PROBLEM STATEMENT >> According to the text on public display security, what has caused the utility of public display systems and their access to content to increase dramatically? Answer in one to three sentences.

=== EXCERPTED TEXT ===

Public displays are the ideal method to communicate one person’s message to a large group of others. The scope of these systems has grown from text to images and, now, dynamic video in public spaces in all major cities. The content is usually purchased and scheduled to support clear communication of desired information to the community. By connecting displays to cloud-based networks, these systems’ utility—and their access to content—has increased dramatically. And, there’s now the ability to collect analytics and run applications.
However, a concern looms. Are these connected public displays potentially unsecure? Can the information on the display come from someone other than a trusted source? Can someone hack into the display to create mischievous, or potentially dangerous, results? The simple answer to all of those questions is “yes.” The danger is real. We all must be extremely aware of how to protect our display systems and assets from such attacks.
A quick search of pages on the web confirms the point.
- “Here Are the Tools to Hack into Your City’s Public Advertising”
- “How to Hack Screens in Times Square”

=== STORED DATA ===

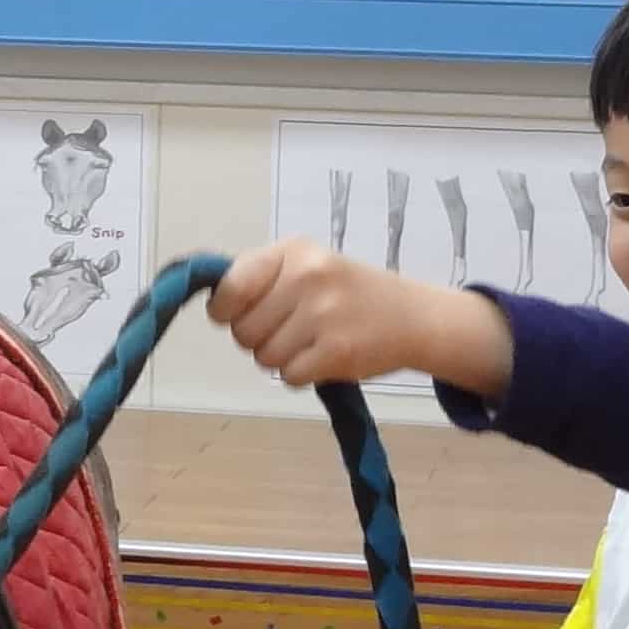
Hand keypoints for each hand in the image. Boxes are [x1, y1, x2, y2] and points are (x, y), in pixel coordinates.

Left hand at [212, 238, 507, 394]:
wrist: (413, 317)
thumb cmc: (348, 292)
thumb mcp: (307, 266)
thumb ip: (260, 279)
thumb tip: (215, 304)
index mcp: (293, 251)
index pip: (230, 287)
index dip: (227, 310)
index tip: (241, 314)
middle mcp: (307, 276)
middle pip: (243, 331)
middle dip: (260, 338)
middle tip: (292, 330)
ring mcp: (323, 314)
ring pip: (265, 357)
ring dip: (283, 358)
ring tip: (313, 341)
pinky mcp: (337, 350)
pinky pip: (290, 376)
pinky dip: (303, 374)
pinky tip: (326, 356)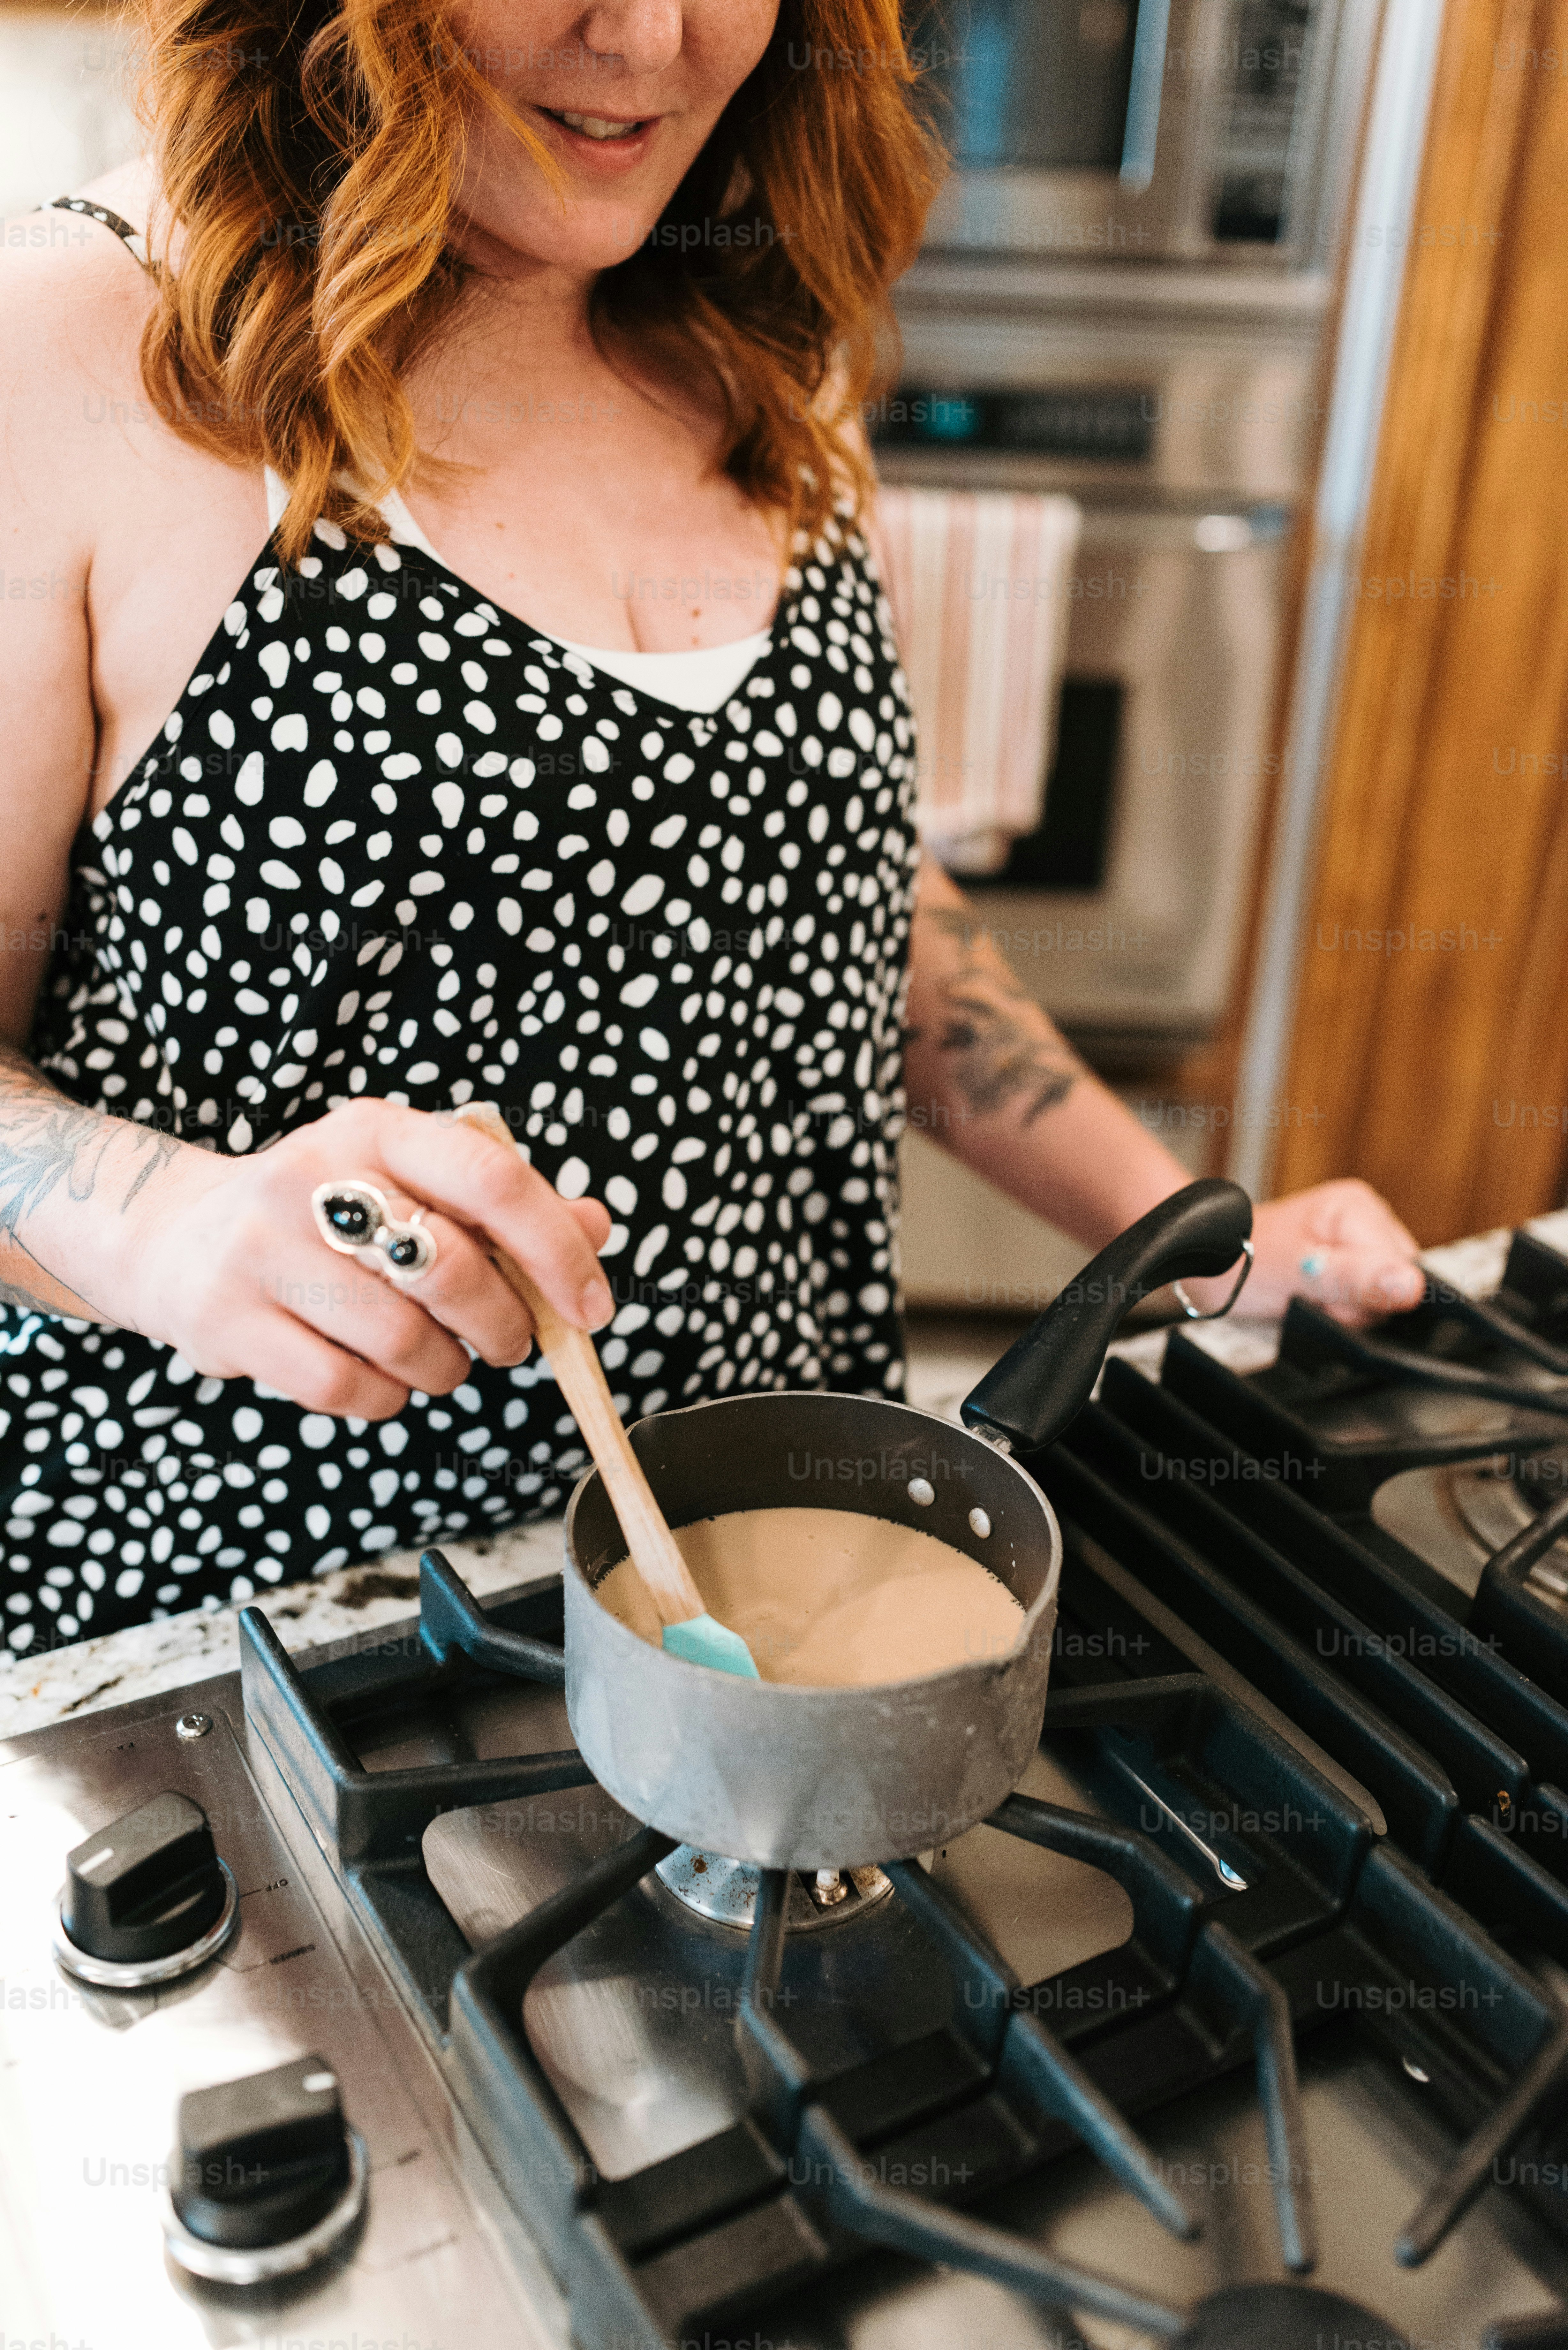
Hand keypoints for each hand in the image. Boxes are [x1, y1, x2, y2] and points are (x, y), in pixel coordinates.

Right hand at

===

RESULT OF THE EXERCISE >> Their utility and access to content have increased dramatically because the displays are connected to cloud-based networks. That connection also makes it possible to collect analytics and run applications.